Work instruction A: Rewrite the paragraph of the health care reform post that begins "There are a wide variety of arguments against reform" more briefly, keeping its main facts.
Work instruction B:
Answer these questions from the health care reform post:
(i) Which bill did an earlier brightly colored chart fail to kill?
(ii) To what does the writer compare the way health care reform lets the Cons display their stupidity?
(iii) Who has come to believe that Happy Hour is her hour?
Work instruction C: Set down the part of the health care reform post starting with "If food were" and going on through "do our best.".

Passage shown:
........
Cat on lap etc. Awkward typing position etc. Blame typos on cat etc. etc.... I think that shall have to go without saying from now on, because she has come to believe Happy Hour is her hour.
If food were as abundant as Con stupidity, I could feed all of the starving children in the world right now, with enough left over for a ten-course banquet for a few hundred of my closest friends. I don't quite know how we can cram it all in here, but we shall do our best.
Let us begin with health care reform, which is giving a Cons a chance to display their stupidity like peacocks display their tails:
Republican opponents of health care reform have a new, colorful talking point. It turns out, if you put reform plans into a chart, fiddle with box sizes, arrow colors, and creative fonts, you discover that health care reform is ... complicated.Rather like this, in fact:After a brightly colored chart failed to kill the Waxman-Markey bill, House Republicans are
scrappingdoubling down on the idea. They've created a new one to demonstrate just how complicated the Democrats' health care reform bill is.Just as in the case of the Waxman-Markey chart, though, this doesn't actually explain anything. And it ironically begs the question of whether Republicans secretly want a simpler, single payer system to replace more complex reform proposals.
There are a wide variety of arguments against reform, but this may be the most ridiculous. The chart apparently proves that the health care system will be complex. Well, yes, it is. It will involve a lot of people, money, government agencies, and private entities. Of course, I hate to break it to the House Republican caucus, but the health system is already complex, and features a lot of people, money, government agencies, and private entities.
........
Data provided:
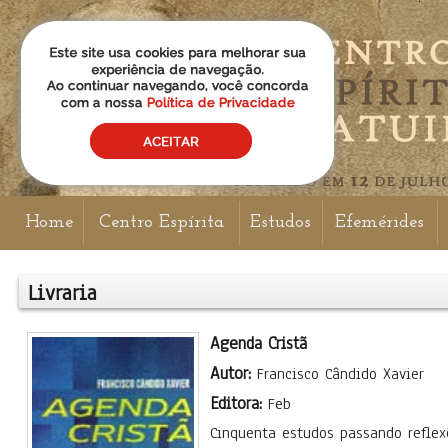
Home
Centro Espírita
Estudos
Efemérides
Livraria
Agenda Cristã
Autor:
Francisco Cândido Xavier
Editora:
Feb
Cinquenta estudos passando refle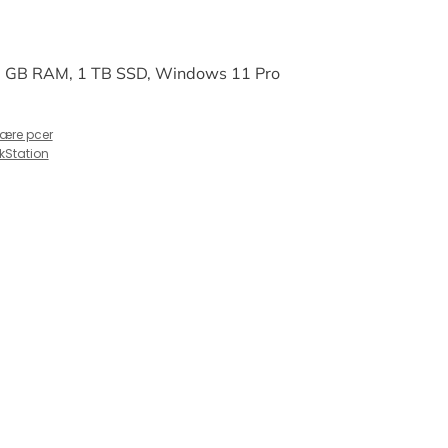
32 GB RAM, 1 TB SSD, Windows 11 Pro
ære pcer
kStation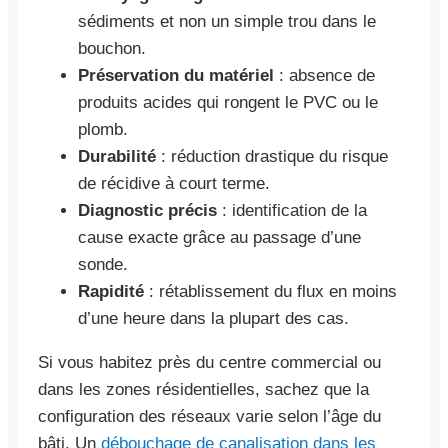
sédiments et non un simple trou dans le
bouchon.
Préservation du matériel
: absence de
produits acides qui rongent le PVC ou le
plomb.
Durabilité
: réduction drastique du risque
de récidive à court terme.
Diagnostic précis
: identification de la
cause exacte grâce au passage d’une
sonde.
Rapidité
: rétablissement du flux en moins
d’une heure dans la plupart des cas.
Si vous habitez près du centre commercial ou
dans les zones résidentielles, sachez que la
configuration des réseaux varie selon l’âge du
bâti. Un
débouchage de canalisation dans les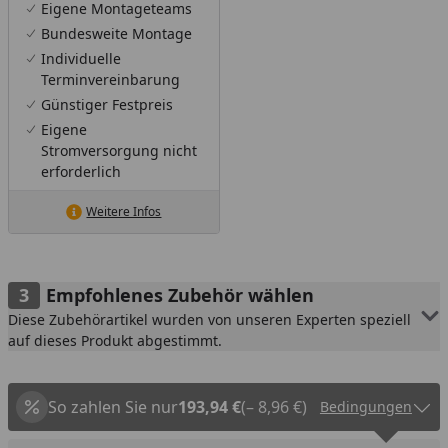
Eigene Montageteams
Bundesweite Montage
Individuelle
Terminvereinbarung
Günstiger Festpreis
Eigene
Stromversorgung nicht
erforderlich
Weitere Infos
Empfohlenes Zubehör wählen
Diese Zubehörartikel wurden von unseren Experten speziell
auf dieses Produkt abgestimmt.
So zahlen Sie nur
193,94 €
(– 8,96 €)
Bedingungen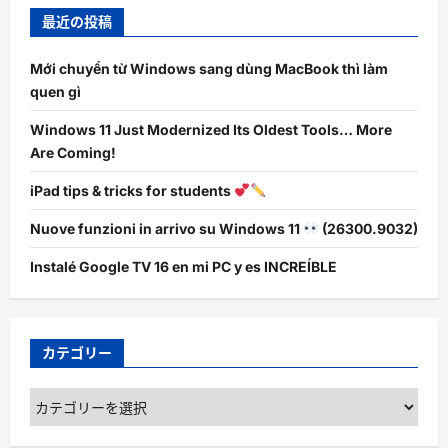
最近の投稿
Mới chuyển từ Windows sang dùng MacBook thì làm
quen gì
Windows 11 Just Modernized Its Oldest Tools… More
Are Coming!
iPad tips & tricks for students
Nuove funzioni in arrivo su Windows 11
(26300.9032)
Instalé Google TV 16 en mi PC y es INCREÍBLE
カテゴリー
カ
テ
ゴ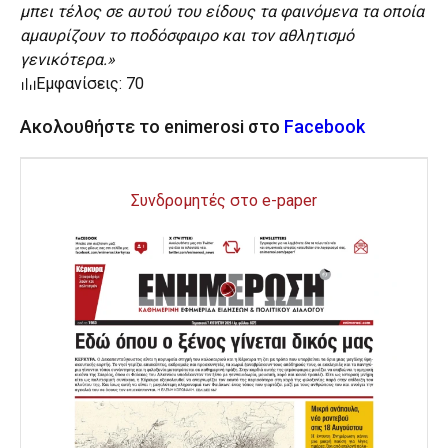
μπει τέλος σε αυτού του είδους τα φαινόμενα τα οποία
αμαυρίζουν το ποδόσφαιρο και τον αθλητισμό
γενικότερα.»
Εμφανίσεις: 70
Ακολουθήστε το enimerosi στο
Facebook
Συνδρομητές στο e-paper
........
Solution A: Among the many arguments against reform, this may be the most ridiculous. The chart shows that the reformed health care system will be complex, involving many people, money, government agencies, and private entities. But the current health system is already complex and involves all of those things.

Solution B:
(i) The Waxman-Markey bill.
(ii) Peacocks displaying their tails.
(iii) The cat.

Solution C:
If food were as abundant as Con stupidity, I could feed all of the starving children in the world right now, with enough left over for a ten-course banquet for a few hundred of my closest friends. I don't quite know how we can cram it all in here, but we shall do our best.